● **Task**:
Going line by line through the records below, write out everything starting with the line containing "Polijstpads & matteerschijven" and going on through the line containing "منفذ USB Type-C 2.0", exactly and inclusively. Pictures do not go in.

◇ ◇ ◇ ◇ ◇

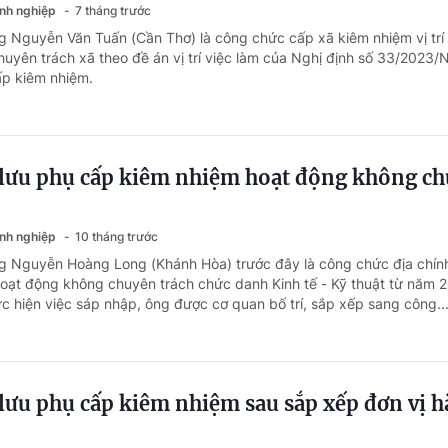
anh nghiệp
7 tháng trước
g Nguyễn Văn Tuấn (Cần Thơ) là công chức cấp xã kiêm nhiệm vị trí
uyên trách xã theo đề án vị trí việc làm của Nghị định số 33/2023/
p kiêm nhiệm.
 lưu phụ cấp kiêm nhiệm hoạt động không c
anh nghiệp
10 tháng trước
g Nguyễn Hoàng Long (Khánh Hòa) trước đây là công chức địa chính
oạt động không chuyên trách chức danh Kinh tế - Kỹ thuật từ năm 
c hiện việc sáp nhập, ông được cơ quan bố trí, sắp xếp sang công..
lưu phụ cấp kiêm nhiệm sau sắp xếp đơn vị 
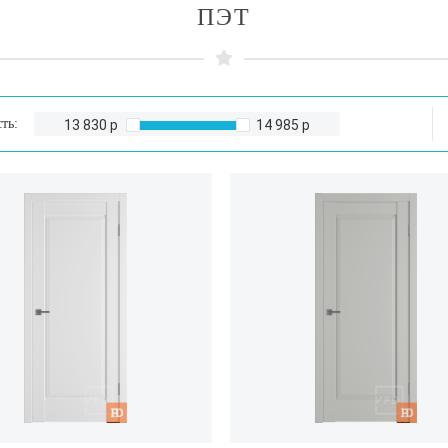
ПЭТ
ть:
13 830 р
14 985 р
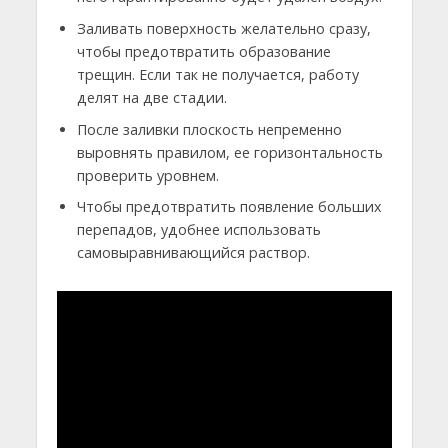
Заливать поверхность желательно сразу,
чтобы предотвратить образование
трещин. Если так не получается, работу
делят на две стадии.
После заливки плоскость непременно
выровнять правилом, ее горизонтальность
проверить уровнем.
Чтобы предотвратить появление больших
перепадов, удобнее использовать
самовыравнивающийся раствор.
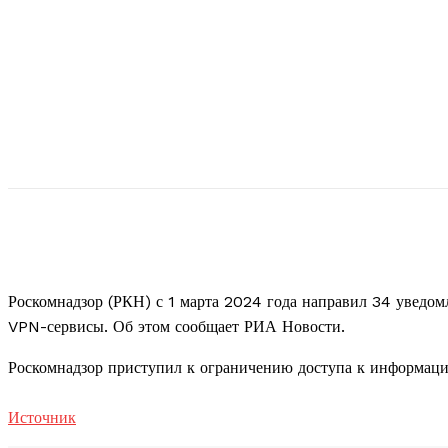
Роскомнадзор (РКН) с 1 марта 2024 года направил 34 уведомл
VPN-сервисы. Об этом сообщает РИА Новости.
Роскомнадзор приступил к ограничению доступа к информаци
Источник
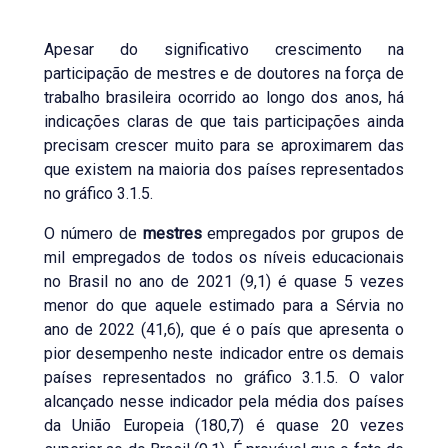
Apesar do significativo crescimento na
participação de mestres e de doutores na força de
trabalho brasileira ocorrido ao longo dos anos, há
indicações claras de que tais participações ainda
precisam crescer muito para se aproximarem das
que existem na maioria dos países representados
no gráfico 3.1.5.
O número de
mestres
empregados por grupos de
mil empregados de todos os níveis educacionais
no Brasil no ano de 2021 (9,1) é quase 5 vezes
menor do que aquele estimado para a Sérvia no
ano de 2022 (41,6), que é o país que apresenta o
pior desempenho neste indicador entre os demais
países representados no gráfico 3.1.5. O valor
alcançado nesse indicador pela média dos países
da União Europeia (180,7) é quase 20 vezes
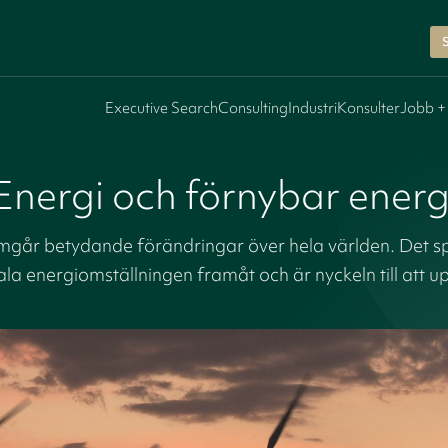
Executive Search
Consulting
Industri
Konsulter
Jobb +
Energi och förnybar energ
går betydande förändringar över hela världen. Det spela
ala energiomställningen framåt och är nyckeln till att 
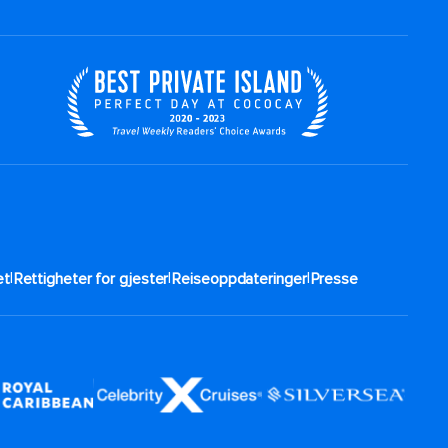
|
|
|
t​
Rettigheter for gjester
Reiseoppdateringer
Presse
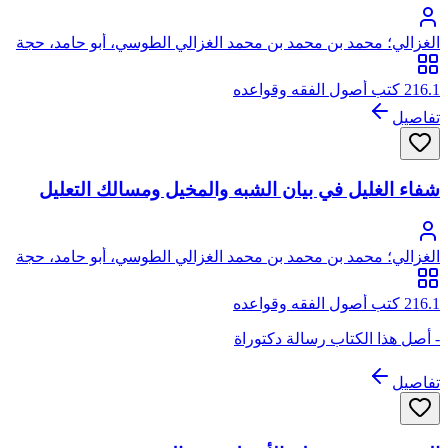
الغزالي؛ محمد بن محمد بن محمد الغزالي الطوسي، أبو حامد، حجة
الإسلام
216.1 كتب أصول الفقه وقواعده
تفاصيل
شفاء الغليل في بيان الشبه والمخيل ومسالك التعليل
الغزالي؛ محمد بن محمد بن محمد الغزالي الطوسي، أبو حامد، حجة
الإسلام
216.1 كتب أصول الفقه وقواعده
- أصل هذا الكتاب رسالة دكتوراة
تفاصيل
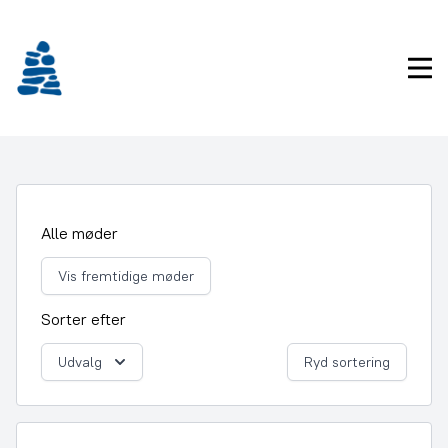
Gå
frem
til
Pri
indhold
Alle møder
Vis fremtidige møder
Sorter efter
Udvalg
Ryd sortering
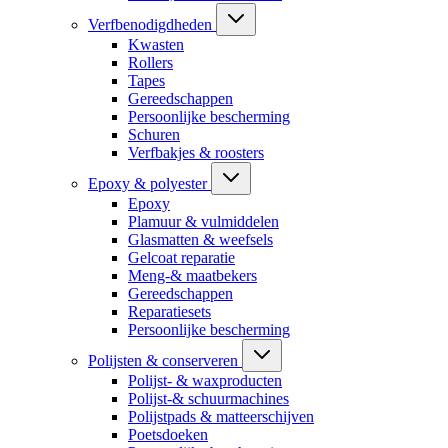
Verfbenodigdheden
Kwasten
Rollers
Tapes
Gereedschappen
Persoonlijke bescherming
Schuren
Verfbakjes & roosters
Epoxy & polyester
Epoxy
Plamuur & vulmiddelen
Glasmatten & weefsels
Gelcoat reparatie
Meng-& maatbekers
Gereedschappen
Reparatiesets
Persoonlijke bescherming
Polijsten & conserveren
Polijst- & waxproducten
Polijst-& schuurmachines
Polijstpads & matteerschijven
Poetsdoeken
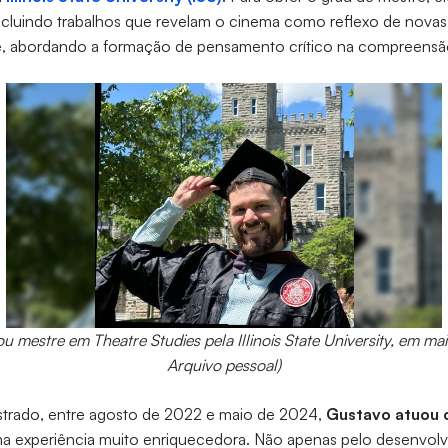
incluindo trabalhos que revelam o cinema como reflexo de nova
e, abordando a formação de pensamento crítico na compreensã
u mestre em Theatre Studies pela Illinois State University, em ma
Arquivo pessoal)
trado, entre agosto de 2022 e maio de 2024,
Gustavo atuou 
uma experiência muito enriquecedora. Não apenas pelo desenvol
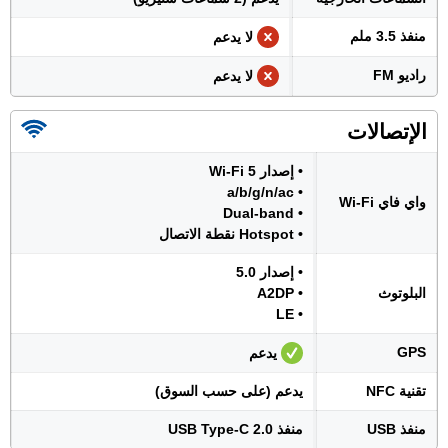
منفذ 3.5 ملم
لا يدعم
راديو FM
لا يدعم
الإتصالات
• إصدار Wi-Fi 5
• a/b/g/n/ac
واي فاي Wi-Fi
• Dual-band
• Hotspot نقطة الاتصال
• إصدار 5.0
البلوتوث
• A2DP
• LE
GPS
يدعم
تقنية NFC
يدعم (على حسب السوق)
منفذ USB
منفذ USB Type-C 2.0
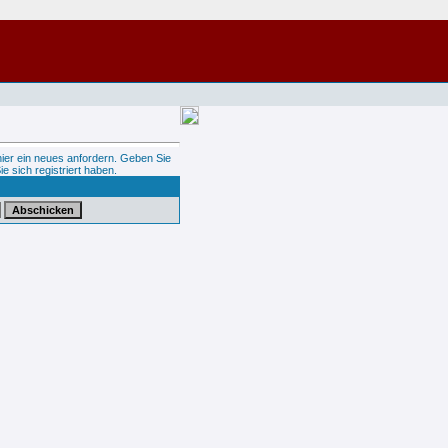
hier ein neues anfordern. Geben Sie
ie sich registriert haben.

◇ ◇ ◇ ◇ ◇

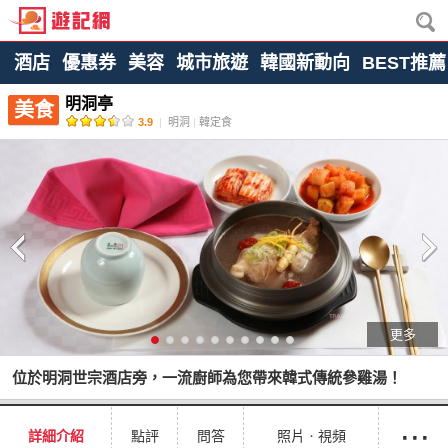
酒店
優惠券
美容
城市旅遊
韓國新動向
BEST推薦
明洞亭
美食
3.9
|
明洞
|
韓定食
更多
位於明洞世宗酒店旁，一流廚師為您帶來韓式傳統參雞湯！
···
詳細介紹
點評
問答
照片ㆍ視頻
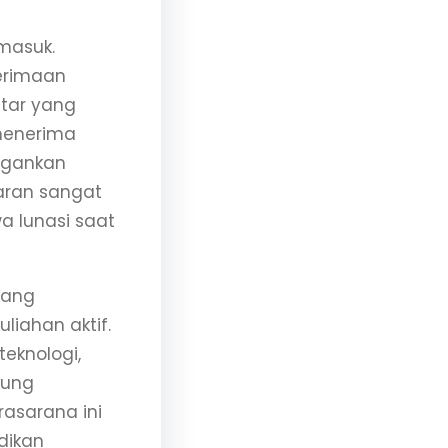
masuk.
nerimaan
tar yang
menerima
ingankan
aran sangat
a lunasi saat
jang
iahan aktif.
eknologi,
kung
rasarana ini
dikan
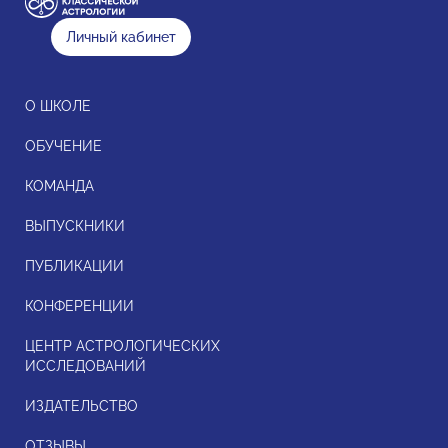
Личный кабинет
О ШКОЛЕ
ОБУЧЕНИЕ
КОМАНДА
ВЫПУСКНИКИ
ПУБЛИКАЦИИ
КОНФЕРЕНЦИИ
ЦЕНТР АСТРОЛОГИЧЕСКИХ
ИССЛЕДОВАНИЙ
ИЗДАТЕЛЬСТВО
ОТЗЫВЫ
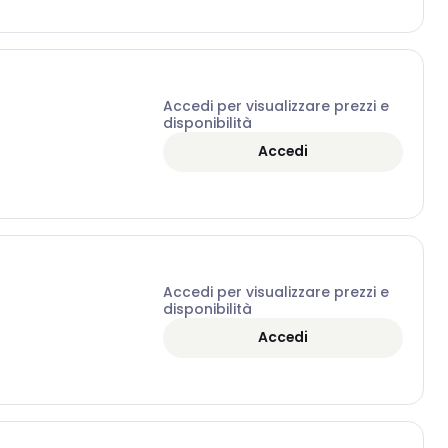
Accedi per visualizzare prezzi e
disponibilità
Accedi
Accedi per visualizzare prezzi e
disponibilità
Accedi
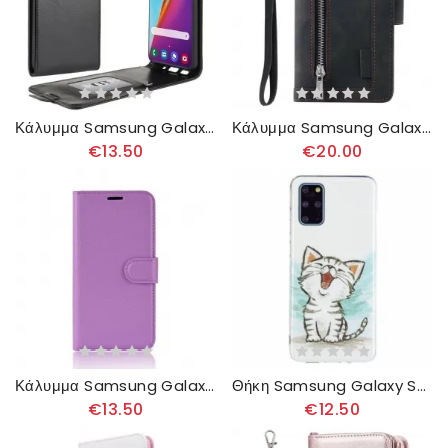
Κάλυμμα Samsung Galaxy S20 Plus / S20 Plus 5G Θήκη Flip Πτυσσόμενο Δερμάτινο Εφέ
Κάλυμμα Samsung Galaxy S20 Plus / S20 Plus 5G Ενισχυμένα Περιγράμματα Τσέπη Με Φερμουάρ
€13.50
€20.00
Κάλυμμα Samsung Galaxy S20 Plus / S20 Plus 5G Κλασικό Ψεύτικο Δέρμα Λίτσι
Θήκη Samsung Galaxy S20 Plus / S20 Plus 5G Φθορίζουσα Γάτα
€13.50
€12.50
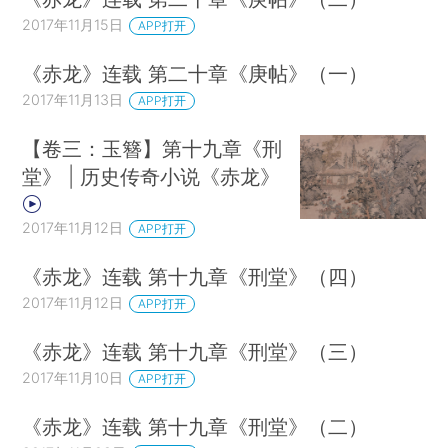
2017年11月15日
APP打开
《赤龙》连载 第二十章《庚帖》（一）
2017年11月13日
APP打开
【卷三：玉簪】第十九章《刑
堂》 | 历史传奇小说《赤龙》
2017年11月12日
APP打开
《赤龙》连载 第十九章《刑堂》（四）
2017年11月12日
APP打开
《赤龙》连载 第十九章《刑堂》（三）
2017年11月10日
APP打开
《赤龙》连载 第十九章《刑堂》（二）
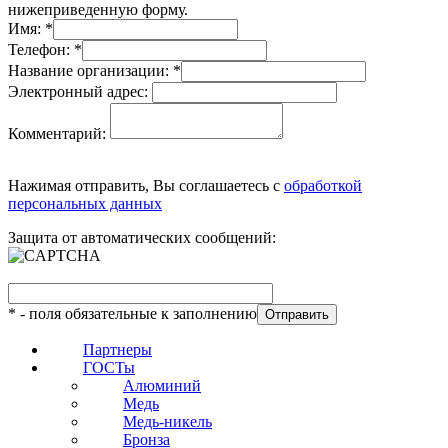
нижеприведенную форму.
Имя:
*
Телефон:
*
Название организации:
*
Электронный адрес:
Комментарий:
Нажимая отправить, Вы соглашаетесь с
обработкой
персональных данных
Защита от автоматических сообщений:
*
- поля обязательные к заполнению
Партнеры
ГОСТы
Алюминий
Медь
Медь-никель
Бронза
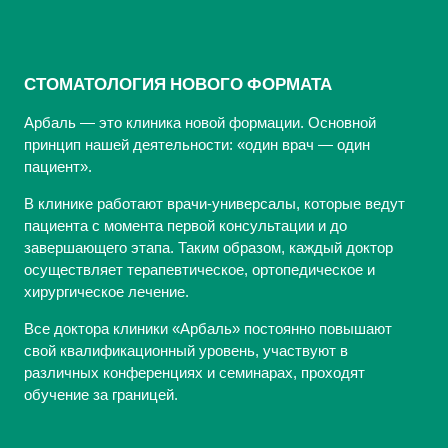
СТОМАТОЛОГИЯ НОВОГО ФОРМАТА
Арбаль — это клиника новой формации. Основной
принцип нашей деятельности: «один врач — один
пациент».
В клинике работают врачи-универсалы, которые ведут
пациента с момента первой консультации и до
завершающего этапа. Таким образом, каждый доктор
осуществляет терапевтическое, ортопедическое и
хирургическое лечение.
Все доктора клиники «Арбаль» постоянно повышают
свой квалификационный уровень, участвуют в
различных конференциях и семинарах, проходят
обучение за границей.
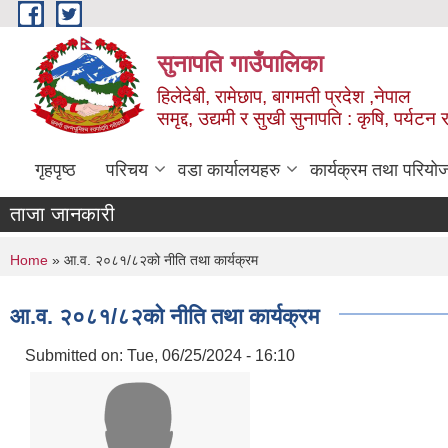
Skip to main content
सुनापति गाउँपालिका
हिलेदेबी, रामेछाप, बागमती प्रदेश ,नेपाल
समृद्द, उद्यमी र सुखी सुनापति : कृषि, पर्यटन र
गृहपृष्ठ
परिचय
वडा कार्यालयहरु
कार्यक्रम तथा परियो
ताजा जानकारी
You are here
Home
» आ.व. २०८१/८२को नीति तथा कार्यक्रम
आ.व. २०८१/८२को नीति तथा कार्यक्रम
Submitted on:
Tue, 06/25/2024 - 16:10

◇ ◇ ◇ ◇ ◇

● **Task solution**:
Polijstpads & matteerschijven
Poetsdoeken
incluindo trabalhos que revelam o cinema como reflexo de nova
e, abordando a formação de pensamento crítico na compreensã
u mestre em Theatre Studies pela Illinois State University, em ma
Arquivo pessoal)
trado, entre agosto de 2022 e maio de 2024,
Gustavo atuou 
uma experiência muito enriquecedora. Não apenas pelo desenvol
منفذ 3.5 ملم
لا يدعم
راديو FM
لا يدعم
الإتصالات
• إصدار Wi-Fi 5
• a/b/g/n/ac
واي فاي Wi-Fi
• Dual-band
• Hotspot نقطة الاتصال
• إصدار 5.0
البلوتوث
• A2DP
• LE
GPS
يدعم
تقنية NFC
يدعم (على حسب السوق)
منفذ USB
منفذ USB Type-C 2.0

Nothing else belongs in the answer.